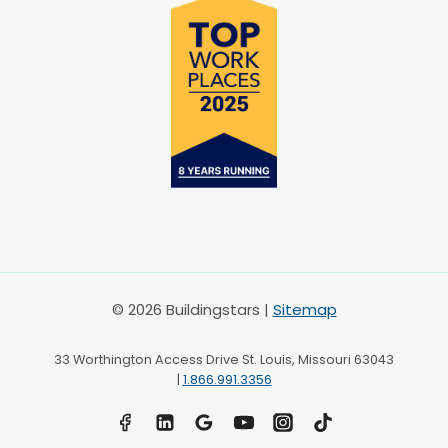
© 2026 Buildingstars |
Sitemap
33 Worthington Access Drive St. Louis, Missouri 63043
|
1.866.991.3356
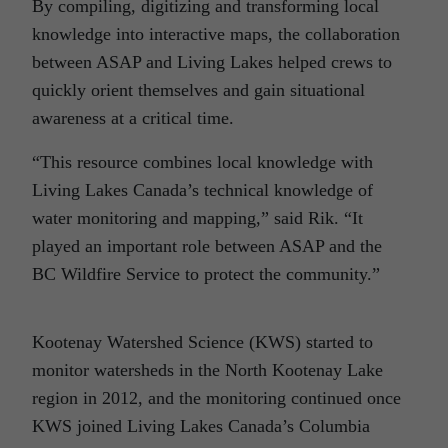
By compiling, digitizing and transforming local
knowledge into interactive maps, the collaboration
between ASAP and Living Lakes helped crews to
quickly orient themselves and gain situational
awareness at a critical time.
“This resource combines local knowledge with
Living Lakes Canada’s technical knowledge of
water monitoring and mapping,” said Rik. “It
played an important role between ASAP and the
BC Wildfire Service to protect the community.”
Kootenay Watershed Science (KWS) started to
monitor watersheds in the North Kootenay Lake
region in 2012, and the monitoring continued once
KWS joined Living Lakes Canada’s Columbia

• [What you should do] Transcribe every line of text in the listing above, leaving out the pictures.

• [Answer for the task]
© 2026 Buildingstars |
Sitemap
33 Worthington Access Drive St. Louis, Missouri 63043
|
1.866.991.3356
By compiling, digitizing and transforming local
knowledge into interactive maps, the collaboration
between ASAP and Living Lakes helped crews to
quickly orient themselves and gain situational
awareness at a critical time.
“This resource combines local knowledge with
Living Lakes Canada’s technical knowledge of
water monitoring and mapping,” said Rik. “It
played an important role between ASAP and the
BC Wildfire Service to protect the community.”
Kootenay Watershed Science (KWS) started to
monitor watersheds in the North Kootenay Lake
region in 2012, and the monitoring continued once
KWS joined Living Lakes Canada’s Columbia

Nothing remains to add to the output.